You can look at video usage data from a number of perspectives.  As it is possible to publish a single video in several module areas on QMplus, you might want to see how it has been used in a particular module, or you might want to look at how it has been used in all locations.  This is possible to do through the analytics provided by Kaltura. Q-Review analytics: https://elearning.qmul.ac.uk/guide/q-review-analytics/

 

References:

Gibson, H. and Clarke, A. (2018) Learning Analytics and Enhancement: A Discussion Paper. Enhancement themes. The Open University.

Gunn, C., McDonald, J., Donald, C., Milne, J., & Blumenstein, M. (2017). Building an evidence base for teaching and learning design using learning analytics. Wellington: Ako Aotearoa - The National Centre for Tertiary Teaching Excellence.

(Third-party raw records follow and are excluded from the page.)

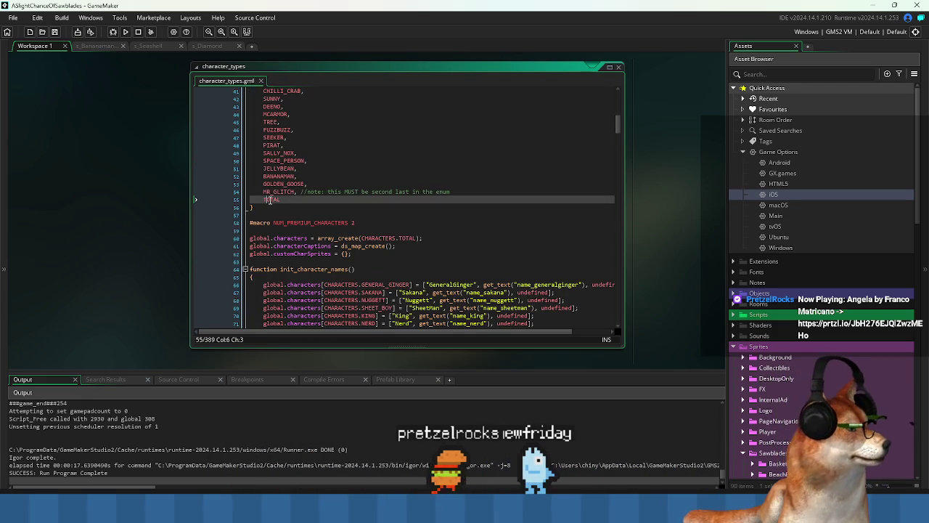
- Insert show_message(CHARACTERS.TOTAL) below the NUM_PREMIUM_CHARACTERS macro and run the game
{"action": "triple_click", "coordinate": [406, 246]}
{"action": "key", "text": "Up"}
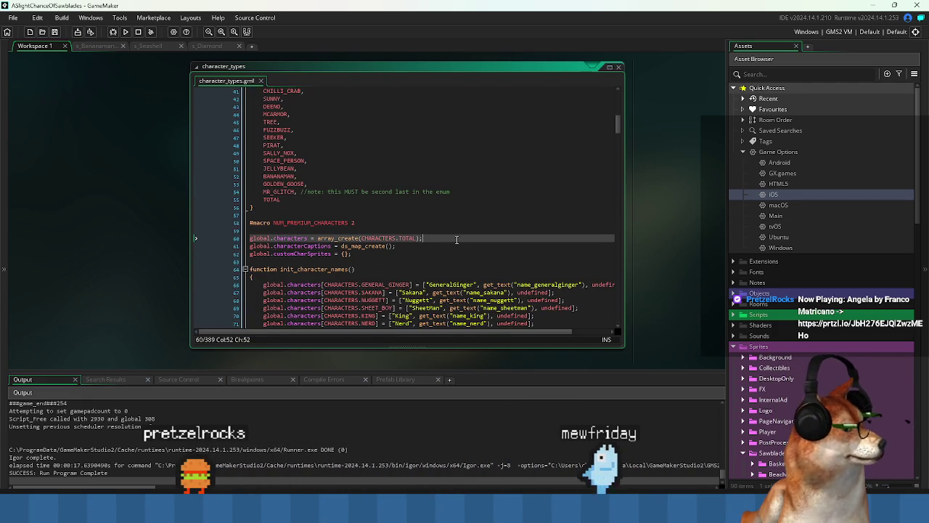
{"action": "key", "text": "Up"}
{"action": "key", "text": "Up"}
{"action": "key", "text": "Return"}
{"action": "key", "text": "Return"}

Papamitsiou, Z. & Economides, A. A. (2014) Learning Analytics and Educational Data Mining in Practice: A Systematic Literature Review of Empirical Evidence. Journal of Educational Technology & Society 17, 49–64. ifets.info/journals/17_4/4.pdf

Sclater, N., Peasgood, A. and Mullan, J. (2016) Learning analytics in higher education: A review of UK and international practice. Jisc.

Sclater, N. (2017) Strategic approaches to learning analytics in UK higher education.  Jisc.

Sclater, N. and Mullan, J. (2017) Learning analytics and student success – assessing the evidence. Jisc.